EXERCISE DESCRIPTION - For each line in the data below that has the word "gradient", copy that line.

DATA FOR THIS EXERCISE -
——

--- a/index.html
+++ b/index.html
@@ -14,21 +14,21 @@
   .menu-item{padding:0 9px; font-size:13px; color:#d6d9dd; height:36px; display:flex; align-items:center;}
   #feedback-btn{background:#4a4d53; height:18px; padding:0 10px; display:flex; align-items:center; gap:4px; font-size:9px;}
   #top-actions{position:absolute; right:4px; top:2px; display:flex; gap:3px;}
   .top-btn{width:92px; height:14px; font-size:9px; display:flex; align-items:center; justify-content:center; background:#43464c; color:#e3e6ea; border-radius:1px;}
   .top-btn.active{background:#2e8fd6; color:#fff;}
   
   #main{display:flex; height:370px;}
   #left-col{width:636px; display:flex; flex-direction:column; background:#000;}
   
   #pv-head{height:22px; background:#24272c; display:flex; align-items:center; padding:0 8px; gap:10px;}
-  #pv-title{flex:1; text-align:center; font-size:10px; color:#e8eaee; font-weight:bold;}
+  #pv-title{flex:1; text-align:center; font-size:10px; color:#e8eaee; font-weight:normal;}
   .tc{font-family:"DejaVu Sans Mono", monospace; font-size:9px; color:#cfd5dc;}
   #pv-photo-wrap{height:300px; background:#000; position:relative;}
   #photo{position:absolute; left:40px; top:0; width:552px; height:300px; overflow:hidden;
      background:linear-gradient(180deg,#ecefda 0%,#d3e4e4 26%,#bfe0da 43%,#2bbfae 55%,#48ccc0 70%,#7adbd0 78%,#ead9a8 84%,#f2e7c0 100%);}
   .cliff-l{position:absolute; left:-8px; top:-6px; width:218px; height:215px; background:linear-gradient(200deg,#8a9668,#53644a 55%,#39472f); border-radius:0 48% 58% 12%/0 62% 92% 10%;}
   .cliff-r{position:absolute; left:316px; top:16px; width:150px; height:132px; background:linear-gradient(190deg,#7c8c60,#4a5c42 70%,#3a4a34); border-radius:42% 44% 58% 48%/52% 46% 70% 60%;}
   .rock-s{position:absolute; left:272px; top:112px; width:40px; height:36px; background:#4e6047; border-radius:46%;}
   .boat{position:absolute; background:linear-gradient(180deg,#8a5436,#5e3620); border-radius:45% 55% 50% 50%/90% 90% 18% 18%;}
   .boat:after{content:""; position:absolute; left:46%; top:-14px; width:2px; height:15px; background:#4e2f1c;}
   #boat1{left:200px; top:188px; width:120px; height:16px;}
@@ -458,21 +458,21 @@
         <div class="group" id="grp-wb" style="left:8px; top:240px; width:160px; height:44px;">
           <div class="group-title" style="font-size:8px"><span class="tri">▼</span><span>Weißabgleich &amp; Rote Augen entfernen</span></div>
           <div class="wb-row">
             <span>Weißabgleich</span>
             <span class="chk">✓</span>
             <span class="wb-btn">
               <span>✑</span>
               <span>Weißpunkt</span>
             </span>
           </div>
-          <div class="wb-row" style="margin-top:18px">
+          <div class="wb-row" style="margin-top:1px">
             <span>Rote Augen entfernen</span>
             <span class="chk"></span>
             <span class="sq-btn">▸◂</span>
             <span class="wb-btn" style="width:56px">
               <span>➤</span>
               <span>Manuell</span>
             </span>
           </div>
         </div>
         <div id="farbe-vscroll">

——

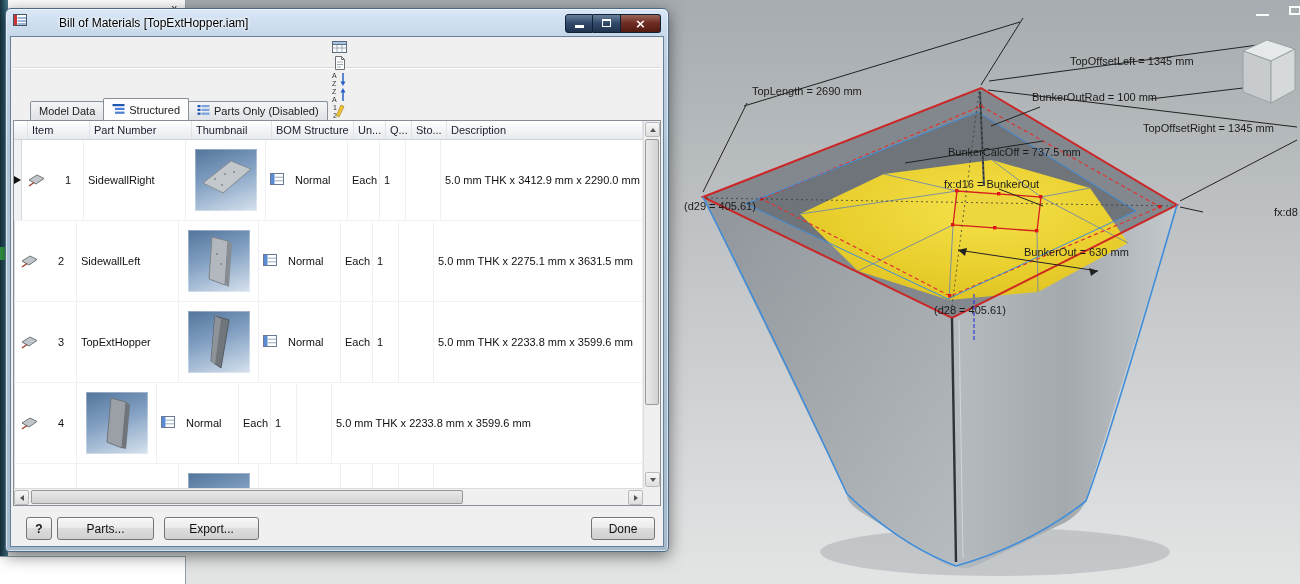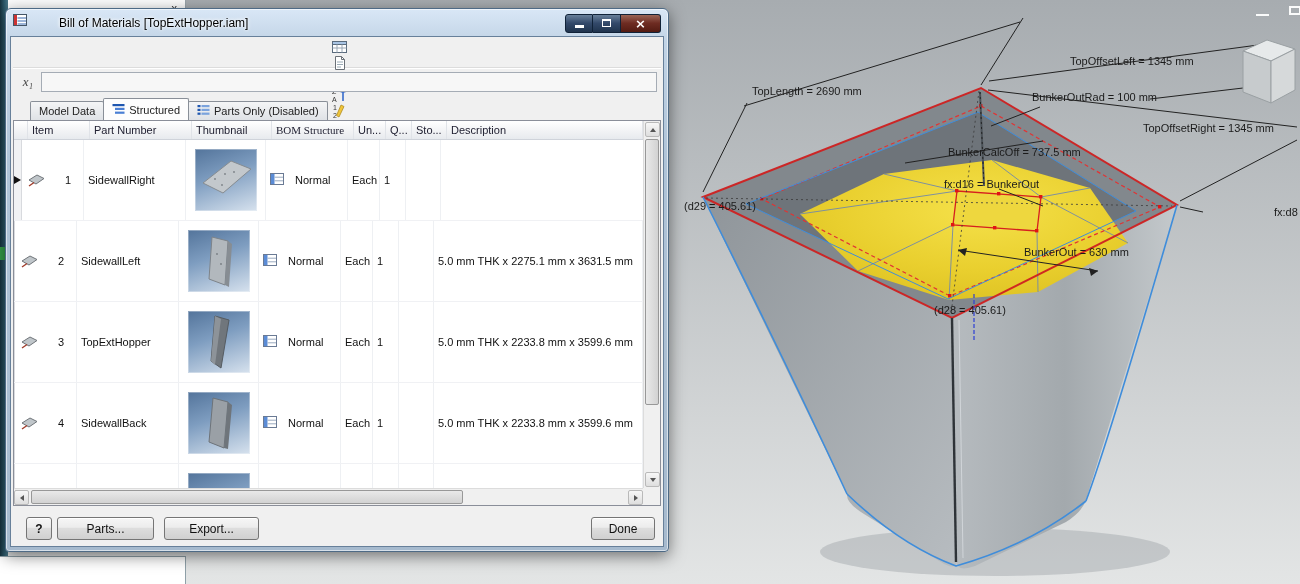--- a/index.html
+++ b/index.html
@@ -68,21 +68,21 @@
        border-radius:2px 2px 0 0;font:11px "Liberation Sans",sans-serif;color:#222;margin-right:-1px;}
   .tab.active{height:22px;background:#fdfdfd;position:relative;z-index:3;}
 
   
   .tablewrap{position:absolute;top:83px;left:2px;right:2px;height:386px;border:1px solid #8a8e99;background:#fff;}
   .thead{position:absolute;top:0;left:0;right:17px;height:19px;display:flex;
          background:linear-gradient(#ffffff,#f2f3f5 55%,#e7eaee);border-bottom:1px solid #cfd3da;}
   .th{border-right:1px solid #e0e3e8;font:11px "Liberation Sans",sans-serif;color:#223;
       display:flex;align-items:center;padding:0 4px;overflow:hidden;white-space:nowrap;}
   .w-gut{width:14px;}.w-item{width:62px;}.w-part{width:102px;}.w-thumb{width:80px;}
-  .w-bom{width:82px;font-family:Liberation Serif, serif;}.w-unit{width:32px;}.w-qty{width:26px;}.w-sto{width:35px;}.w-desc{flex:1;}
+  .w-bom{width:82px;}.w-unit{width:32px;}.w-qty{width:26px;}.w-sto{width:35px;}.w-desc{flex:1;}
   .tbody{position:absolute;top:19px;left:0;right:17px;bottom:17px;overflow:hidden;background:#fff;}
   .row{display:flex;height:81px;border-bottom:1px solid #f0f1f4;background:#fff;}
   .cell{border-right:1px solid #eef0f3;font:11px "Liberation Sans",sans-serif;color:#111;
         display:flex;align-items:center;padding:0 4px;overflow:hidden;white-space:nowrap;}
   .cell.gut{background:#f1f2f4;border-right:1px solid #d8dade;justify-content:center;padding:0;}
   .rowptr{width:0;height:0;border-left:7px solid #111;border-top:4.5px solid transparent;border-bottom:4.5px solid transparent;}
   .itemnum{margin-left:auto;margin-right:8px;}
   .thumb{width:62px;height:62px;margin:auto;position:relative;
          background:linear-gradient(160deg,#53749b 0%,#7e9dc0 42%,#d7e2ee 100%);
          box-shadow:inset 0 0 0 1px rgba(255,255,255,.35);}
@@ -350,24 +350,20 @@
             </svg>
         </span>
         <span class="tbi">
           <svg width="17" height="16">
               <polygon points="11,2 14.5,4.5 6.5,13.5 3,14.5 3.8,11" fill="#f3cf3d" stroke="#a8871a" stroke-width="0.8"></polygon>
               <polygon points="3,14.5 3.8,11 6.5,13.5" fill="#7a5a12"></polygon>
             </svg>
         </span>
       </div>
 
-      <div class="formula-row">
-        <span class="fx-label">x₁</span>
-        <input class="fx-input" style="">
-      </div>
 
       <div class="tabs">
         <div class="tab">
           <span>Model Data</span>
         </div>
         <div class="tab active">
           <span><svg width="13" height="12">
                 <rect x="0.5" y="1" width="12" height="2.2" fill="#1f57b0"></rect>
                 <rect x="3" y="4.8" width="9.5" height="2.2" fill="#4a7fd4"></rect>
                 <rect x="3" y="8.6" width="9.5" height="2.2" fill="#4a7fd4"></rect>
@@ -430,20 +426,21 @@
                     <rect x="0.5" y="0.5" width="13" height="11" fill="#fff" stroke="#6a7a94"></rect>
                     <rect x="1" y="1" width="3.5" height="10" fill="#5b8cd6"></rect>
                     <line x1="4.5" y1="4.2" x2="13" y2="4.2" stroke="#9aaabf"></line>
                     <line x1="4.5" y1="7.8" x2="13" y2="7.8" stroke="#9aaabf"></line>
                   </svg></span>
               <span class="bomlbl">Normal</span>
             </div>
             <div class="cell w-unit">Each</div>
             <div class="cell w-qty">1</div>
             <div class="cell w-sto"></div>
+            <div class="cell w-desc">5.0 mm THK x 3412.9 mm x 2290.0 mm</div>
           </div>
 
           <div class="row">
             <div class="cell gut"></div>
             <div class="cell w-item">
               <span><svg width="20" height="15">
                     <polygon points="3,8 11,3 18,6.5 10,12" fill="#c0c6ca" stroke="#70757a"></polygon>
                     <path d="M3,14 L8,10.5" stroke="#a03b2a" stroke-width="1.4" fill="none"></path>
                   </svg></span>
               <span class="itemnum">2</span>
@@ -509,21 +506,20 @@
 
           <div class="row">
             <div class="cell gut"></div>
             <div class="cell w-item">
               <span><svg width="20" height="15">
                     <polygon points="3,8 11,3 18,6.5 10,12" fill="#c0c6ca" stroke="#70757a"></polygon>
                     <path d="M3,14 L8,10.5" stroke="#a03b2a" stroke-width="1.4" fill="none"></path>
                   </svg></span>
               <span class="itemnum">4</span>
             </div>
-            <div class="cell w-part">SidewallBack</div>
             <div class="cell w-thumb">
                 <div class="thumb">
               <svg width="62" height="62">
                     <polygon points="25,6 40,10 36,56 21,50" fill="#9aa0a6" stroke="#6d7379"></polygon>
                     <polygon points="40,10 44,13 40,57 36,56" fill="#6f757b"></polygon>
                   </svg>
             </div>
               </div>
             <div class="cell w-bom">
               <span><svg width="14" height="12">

——

EXERCISE OUTPUT -
      background:linear-gradient(180deg,#ecefda 0%,#d3e4e4 26%,#bfe0da 43%,#2bbfae 55%,#48ccc0 70%,#7adbd0 78%,#ead9a8 84%,#f2e7c0 100%);}
   .cliff-l{position:absolute; left:-8px; top:-6px; width:218px; height:215px; background:linear-gradient(200deg,#8a9668,#53644a 55%,#39472f); border-radius:0 48% 58% 12%/0 62% 92% 10%;}
   .cliff-r{position:absolute; left:316px; top:16px; width:150px; height:132px; background:linear-gradient(190deg,#7c8c60,#4a5c42 70%,#3a4a34); border-radius:42% 44% 58% 48%/52% 46% 70% 60%;}
   .boat{position:absolute; background:linear-gradient(180deg,#8a5436,#5e3620); border-radius:45% 55% 50% 50%/90% 90% 18% 18%;}
          background:linear-gradient(#ffffff,#f2f3f5 55%,#e7eaee);border-bottom:1px solid #cfd3da;}
          background:linear-gradient(160deg,#53749b 0%,#7e9dc0 42%,#d7e2ee 100%);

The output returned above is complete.